I’ve been bemused by a minor controversy about remarks Ryan Calo of Stanford University made to a New York Times reporter for this story on Internet privacy and government access.
“When your job is to protect us by fighting and prosecuting crime, you want every tool available,” said Ryan Calo, director of the consumer privacy project at the Center for Internet & Society at Stanford Law School. “No one thinks D.O.J. and other investigative agencies are sitting there twisting their mustache trying to violate civil liberties. They’re trying to do their job.”
That apparently didn’t sit well in some corners of the privacy community, and Calo felt obligated to explain the comment as though he had implied that DoJ efforts to undercut privacy should not be resisted. He hadn’t.
But evidently some people do think DoJ officials, or some relevant segment of them, are mustache-twisting privacy-haters. There are a few genuine oddballs committed to undercutting privacy, but it’s not worth casting aspersions on the entire security bureaucracy because of these few.
I believe the motivations of the vast majority of DoJ officials are good. They feel a real sense of honor from doing their self-chosen task of protecting the country from various threats. On average, they’ll likely weigh security and safety more heavily than the average privacy advocate or civil libertarian. Because they don’t think about privacy as much, they may not understand as well what privacy is and how to protect it consistent with pursuing justice. These are all good faith reasons why DoJ officials may undervalue and, in their work, undercut privacy. It is not necessary to believe that a dastardly enemy sits on Constitution Avenue mocking the document that street is named after.
The theory of the evil DoJ official says more about the theoretician than the DoJ. Experience in Washington has shown me that incompetence is almost always the better explanation than malice. (That’s not very nice, talking about “incompetence,” but there are some DoJ officials who lack competence in the privacy area.) Some people apparently need a dramatic story line to motivate themselves.

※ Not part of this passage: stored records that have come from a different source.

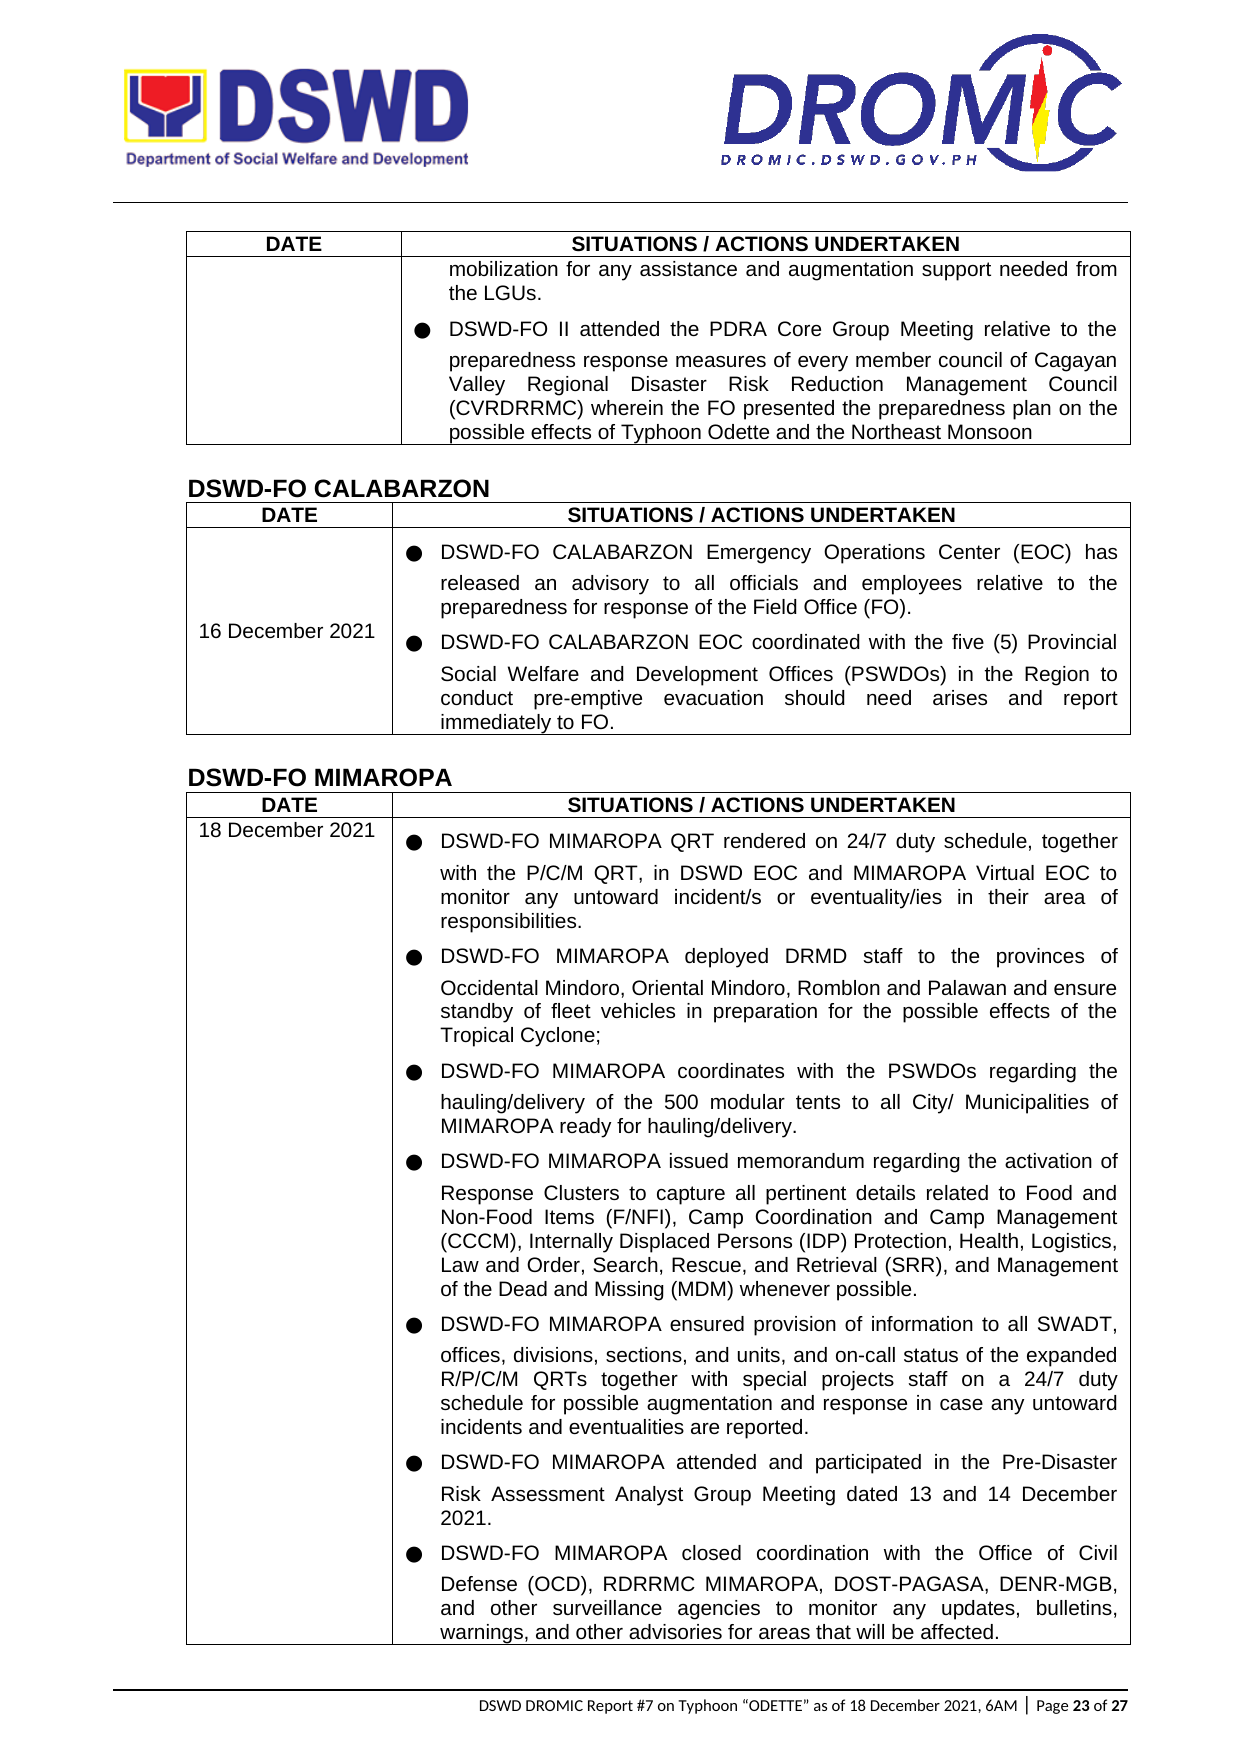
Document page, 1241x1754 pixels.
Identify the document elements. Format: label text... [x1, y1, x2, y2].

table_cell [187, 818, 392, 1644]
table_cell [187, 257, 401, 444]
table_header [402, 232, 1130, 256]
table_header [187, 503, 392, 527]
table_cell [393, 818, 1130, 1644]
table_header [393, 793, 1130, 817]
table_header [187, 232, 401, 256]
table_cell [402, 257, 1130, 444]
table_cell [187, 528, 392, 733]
text DSWD-FO MIMAROPA [112, 763, 1128, 792]
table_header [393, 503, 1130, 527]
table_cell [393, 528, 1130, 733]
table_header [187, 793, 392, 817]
text DSWD-FO CALABARZON [112, 473, 1128, 502]
picture [713, 33, 1127, 171]
picture [112, 65, 482, 172]
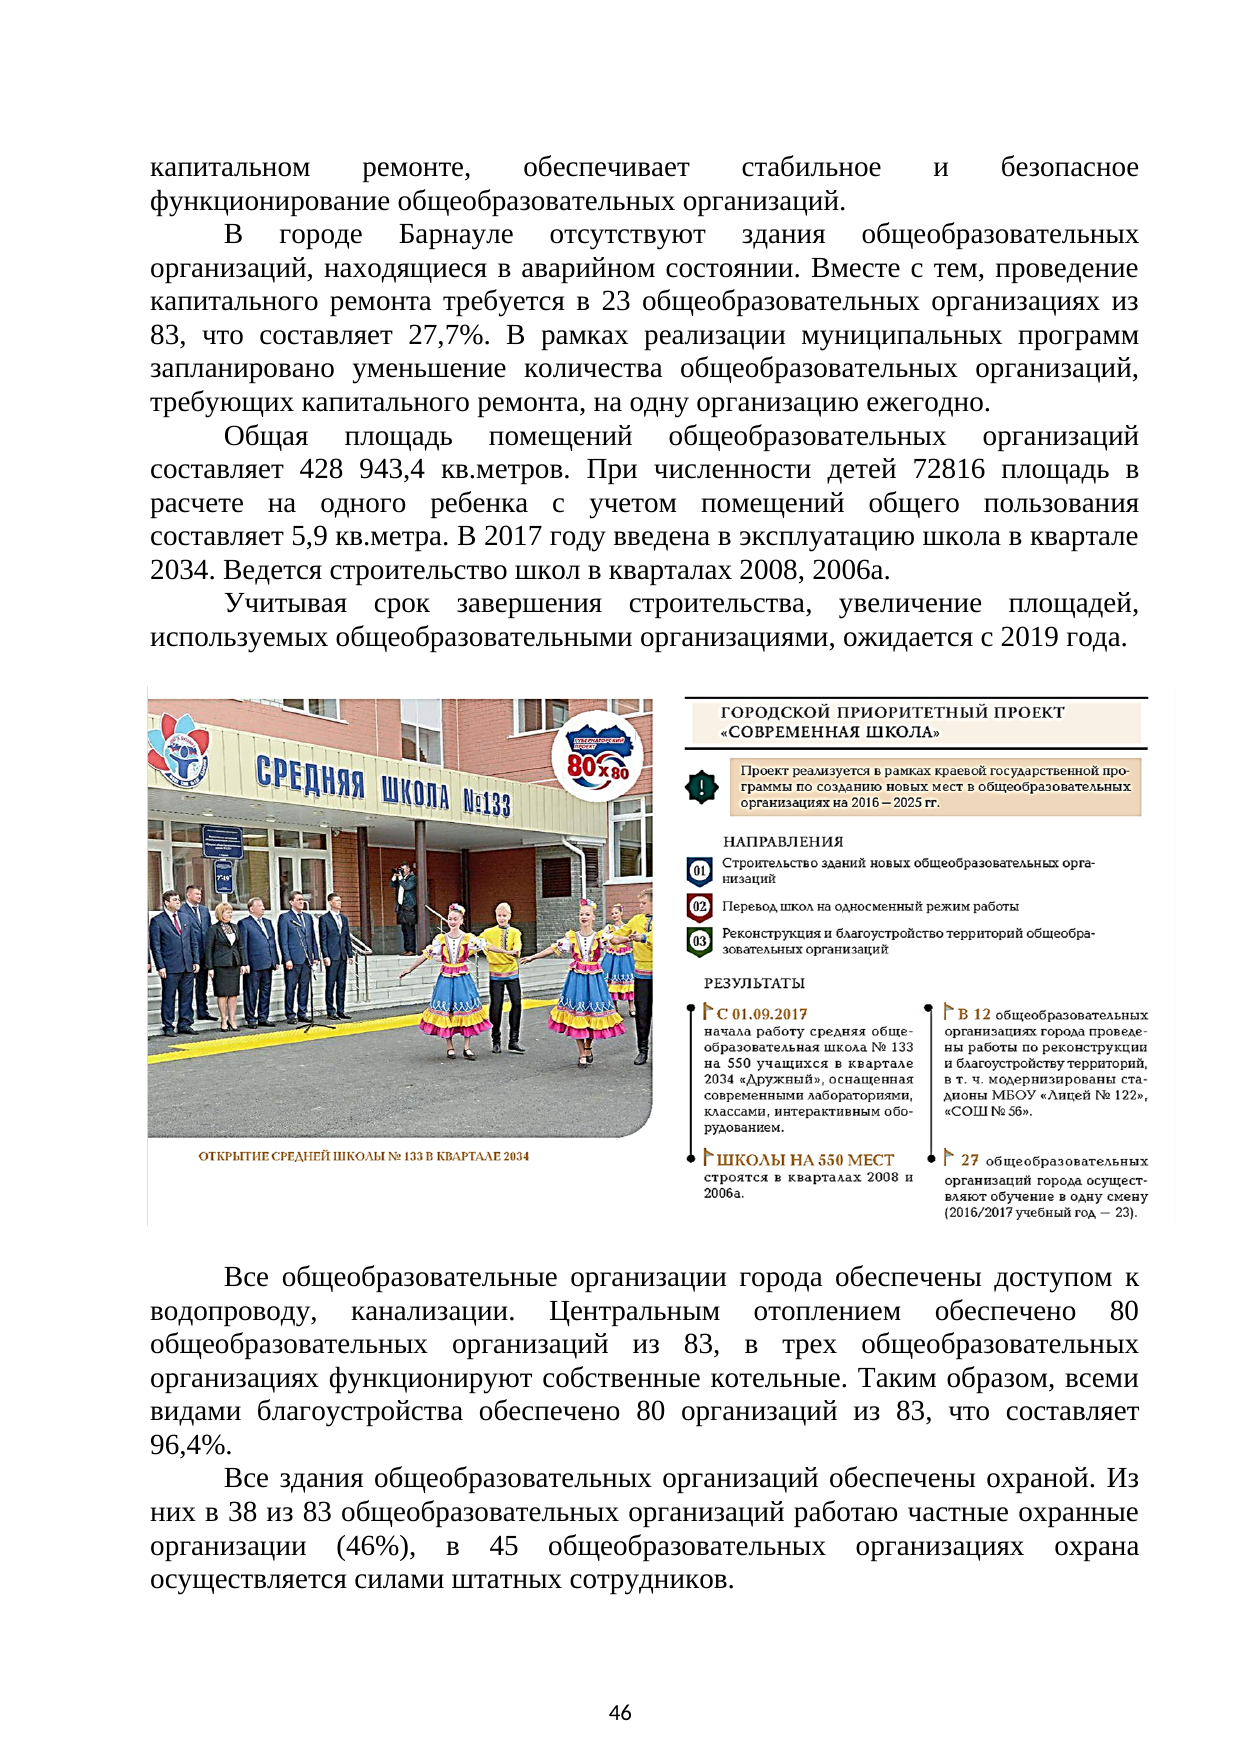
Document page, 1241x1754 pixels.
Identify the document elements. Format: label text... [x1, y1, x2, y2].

picture [135, 686, 1175, 1226]
text Учитывая срок завершения строительства, увеличение площадей, используемых общеобразовательными организациями, ожидается с 2019 года. [150, 585, 1140, 652]
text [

I’m sure it feels good to cast oneself as a white hat facing down a team of secretive, nefarious, government-sponsored black hats. But this mind-set gives away strategic leverage in the fight for privacy. The story is no longer how to protect privacy; it’s who is bad and who is good. Everyone (everyone thoughtful about messaging and persuasion, anyway) recognizes that Wikileaks veered off course by letting Wikileaks itself and Julian Assange become the story. We’re not having the discussion we should have about U.S. government behavior because of Assange’s self-regard.
I agree with my privacy brethren on the substance of the issues, but those who have similar self-regard, who insist on good-vs.-evil framing in order to cast themselves as heroic—they are closing the ears of DoJ officials they might reach and giving away opportunities to actually improve protections for privacy in the country.